## Input rows
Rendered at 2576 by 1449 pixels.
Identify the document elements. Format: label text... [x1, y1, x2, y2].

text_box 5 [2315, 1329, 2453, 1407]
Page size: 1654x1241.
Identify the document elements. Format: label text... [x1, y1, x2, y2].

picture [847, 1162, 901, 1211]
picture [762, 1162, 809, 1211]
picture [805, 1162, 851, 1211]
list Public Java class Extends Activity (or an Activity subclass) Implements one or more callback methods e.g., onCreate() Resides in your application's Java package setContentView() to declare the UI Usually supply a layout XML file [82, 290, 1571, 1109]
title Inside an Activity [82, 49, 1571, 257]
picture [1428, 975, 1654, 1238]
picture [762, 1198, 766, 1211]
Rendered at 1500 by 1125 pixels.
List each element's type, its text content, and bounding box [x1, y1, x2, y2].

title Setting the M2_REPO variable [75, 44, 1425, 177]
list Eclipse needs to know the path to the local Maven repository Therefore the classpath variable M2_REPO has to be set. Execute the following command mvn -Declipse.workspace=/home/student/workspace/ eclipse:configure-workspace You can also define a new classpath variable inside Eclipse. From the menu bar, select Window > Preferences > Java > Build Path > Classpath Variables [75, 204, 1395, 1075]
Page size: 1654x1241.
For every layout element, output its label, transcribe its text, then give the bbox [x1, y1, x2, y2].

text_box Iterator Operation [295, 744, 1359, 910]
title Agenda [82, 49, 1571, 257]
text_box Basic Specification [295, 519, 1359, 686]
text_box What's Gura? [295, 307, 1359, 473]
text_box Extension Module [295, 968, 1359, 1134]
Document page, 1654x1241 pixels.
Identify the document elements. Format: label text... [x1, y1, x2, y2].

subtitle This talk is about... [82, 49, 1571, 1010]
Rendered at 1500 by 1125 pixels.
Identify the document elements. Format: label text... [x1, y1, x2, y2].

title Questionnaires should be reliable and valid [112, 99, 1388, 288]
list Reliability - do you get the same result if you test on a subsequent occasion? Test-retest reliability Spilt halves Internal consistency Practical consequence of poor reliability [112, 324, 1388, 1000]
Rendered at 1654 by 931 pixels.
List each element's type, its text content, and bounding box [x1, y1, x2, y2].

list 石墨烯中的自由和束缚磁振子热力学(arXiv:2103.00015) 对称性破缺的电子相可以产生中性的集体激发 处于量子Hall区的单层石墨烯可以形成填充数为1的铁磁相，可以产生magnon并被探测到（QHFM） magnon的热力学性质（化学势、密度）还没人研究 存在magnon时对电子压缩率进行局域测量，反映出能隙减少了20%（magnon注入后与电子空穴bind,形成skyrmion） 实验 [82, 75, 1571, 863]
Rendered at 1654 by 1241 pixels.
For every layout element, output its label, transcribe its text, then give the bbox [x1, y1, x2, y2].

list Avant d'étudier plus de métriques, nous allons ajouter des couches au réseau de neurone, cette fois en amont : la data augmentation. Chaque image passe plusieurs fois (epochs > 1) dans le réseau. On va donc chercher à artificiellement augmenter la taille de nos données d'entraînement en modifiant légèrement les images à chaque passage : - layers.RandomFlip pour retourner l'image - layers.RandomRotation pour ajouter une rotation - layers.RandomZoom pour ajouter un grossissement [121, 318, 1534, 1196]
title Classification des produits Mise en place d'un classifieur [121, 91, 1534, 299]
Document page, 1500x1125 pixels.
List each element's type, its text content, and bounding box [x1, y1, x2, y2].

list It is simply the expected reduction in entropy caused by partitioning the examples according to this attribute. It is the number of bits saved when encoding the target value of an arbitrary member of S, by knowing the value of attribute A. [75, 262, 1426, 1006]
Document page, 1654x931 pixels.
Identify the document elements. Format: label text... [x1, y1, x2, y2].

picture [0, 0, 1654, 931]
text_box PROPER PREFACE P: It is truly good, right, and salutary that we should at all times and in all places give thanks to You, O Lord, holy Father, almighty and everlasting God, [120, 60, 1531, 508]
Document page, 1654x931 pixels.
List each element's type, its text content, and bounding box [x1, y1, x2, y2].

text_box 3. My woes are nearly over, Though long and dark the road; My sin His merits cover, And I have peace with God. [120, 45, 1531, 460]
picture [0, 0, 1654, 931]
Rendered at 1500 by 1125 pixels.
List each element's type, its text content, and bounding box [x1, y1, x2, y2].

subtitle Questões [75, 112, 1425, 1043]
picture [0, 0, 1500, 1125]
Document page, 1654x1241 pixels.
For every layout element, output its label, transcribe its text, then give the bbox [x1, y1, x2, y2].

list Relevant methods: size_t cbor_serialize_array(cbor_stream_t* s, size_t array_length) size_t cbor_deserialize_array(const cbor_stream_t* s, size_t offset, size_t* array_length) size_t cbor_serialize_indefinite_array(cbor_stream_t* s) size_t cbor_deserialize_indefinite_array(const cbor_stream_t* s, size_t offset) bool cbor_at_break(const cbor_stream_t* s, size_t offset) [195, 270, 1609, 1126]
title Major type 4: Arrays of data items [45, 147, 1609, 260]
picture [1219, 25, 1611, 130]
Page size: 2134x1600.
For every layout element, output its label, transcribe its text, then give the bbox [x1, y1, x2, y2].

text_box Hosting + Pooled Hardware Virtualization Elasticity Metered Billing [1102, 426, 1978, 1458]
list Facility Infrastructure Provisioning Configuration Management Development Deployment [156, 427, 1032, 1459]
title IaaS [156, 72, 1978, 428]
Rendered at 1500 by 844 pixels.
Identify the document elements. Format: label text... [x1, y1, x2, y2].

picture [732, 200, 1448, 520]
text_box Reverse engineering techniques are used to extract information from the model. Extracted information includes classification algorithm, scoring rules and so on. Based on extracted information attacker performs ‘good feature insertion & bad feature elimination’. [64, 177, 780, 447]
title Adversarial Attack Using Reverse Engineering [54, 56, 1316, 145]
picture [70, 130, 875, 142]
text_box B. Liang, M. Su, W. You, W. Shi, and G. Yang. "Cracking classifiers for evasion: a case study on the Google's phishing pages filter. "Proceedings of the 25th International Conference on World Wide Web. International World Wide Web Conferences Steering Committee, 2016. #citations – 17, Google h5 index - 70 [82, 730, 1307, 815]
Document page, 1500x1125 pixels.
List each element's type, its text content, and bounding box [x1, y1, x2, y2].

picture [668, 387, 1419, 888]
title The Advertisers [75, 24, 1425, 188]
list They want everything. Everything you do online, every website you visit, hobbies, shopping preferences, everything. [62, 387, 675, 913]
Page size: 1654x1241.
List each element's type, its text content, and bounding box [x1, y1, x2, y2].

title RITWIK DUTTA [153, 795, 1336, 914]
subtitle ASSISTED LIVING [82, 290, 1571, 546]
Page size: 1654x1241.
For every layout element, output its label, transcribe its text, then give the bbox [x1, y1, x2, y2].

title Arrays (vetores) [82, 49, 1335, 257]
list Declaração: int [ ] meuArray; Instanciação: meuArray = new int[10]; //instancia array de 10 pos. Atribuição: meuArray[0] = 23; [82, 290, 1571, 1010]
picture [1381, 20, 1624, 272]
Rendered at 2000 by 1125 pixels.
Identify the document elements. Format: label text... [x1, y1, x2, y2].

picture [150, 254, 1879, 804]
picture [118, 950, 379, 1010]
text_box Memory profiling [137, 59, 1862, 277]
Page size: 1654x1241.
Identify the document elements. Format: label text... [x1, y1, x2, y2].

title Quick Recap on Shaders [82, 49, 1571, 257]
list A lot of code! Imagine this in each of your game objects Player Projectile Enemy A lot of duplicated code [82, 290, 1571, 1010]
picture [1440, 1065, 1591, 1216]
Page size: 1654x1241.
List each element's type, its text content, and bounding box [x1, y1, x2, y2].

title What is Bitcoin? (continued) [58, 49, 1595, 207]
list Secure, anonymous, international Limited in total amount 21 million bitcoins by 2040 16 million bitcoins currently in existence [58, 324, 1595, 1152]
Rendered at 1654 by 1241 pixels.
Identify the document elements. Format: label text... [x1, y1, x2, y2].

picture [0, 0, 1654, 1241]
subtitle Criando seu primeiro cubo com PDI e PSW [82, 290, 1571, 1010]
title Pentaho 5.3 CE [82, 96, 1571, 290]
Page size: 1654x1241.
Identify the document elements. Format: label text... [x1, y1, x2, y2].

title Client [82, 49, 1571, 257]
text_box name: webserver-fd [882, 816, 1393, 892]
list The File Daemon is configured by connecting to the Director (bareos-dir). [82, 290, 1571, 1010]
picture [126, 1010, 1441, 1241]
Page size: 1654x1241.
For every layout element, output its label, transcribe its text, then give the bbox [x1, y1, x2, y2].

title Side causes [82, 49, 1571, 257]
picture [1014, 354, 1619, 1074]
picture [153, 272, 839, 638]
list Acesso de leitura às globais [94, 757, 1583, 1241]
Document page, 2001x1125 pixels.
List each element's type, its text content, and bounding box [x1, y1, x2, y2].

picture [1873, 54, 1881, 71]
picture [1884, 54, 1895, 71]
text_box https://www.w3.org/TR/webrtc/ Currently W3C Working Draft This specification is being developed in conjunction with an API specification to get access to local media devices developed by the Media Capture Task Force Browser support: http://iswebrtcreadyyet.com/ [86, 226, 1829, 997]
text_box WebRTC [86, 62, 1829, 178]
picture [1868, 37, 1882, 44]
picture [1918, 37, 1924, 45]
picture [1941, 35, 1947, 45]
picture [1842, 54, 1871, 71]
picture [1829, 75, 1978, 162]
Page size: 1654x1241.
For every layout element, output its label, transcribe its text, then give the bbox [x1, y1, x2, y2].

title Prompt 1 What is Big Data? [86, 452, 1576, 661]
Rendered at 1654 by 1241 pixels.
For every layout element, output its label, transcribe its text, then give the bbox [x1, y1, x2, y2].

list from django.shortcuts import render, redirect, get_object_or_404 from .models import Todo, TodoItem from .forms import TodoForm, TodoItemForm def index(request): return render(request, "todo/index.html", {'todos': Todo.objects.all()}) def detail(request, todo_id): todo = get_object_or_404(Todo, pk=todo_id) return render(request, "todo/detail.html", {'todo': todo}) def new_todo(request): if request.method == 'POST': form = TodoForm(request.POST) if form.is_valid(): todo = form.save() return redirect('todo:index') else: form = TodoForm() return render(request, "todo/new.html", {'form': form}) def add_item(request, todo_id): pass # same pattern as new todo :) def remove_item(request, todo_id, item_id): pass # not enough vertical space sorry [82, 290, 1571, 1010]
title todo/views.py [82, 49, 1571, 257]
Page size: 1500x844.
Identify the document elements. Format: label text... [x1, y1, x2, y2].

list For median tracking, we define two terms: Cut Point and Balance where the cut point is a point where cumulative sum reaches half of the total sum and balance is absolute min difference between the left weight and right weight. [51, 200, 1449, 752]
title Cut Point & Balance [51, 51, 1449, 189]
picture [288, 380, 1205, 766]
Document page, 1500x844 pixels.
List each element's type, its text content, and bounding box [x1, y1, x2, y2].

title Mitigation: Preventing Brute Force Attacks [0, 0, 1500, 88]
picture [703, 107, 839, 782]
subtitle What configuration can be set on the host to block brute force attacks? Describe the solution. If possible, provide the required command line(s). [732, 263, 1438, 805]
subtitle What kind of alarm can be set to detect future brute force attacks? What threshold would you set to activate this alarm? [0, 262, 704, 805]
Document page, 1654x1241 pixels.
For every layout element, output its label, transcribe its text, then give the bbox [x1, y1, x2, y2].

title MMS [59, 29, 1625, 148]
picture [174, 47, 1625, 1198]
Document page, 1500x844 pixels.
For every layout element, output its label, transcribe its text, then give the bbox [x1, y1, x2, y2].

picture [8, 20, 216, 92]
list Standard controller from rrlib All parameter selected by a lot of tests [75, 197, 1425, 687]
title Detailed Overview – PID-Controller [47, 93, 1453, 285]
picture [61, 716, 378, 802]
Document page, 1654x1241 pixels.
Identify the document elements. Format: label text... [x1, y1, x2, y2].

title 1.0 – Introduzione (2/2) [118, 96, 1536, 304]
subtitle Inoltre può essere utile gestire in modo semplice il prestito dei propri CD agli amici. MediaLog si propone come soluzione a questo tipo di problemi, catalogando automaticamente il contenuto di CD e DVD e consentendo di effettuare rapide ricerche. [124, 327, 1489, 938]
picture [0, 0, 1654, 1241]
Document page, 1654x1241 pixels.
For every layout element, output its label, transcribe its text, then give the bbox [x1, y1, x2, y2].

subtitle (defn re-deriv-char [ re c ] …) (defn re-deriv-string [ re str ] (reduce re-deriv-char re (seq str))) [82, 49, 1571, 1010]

## What is asked
Rescale the data from the start through the line containing "text_box 5 [2315, 1329, 2453, 1407]", including both ends, by giving all those lines again with their requests unchanged and every number in the answers, such as the box coordinates, multiplied by 1.3 and rounded to whole numbers, with halves rounded up.

## Response below
Rendered at 2576 by 1449 pixels.
Identify the document elements. Format: label text... [x1, y1, x2, y2].

text_box 7 [3010, 1728, 3189, 1829]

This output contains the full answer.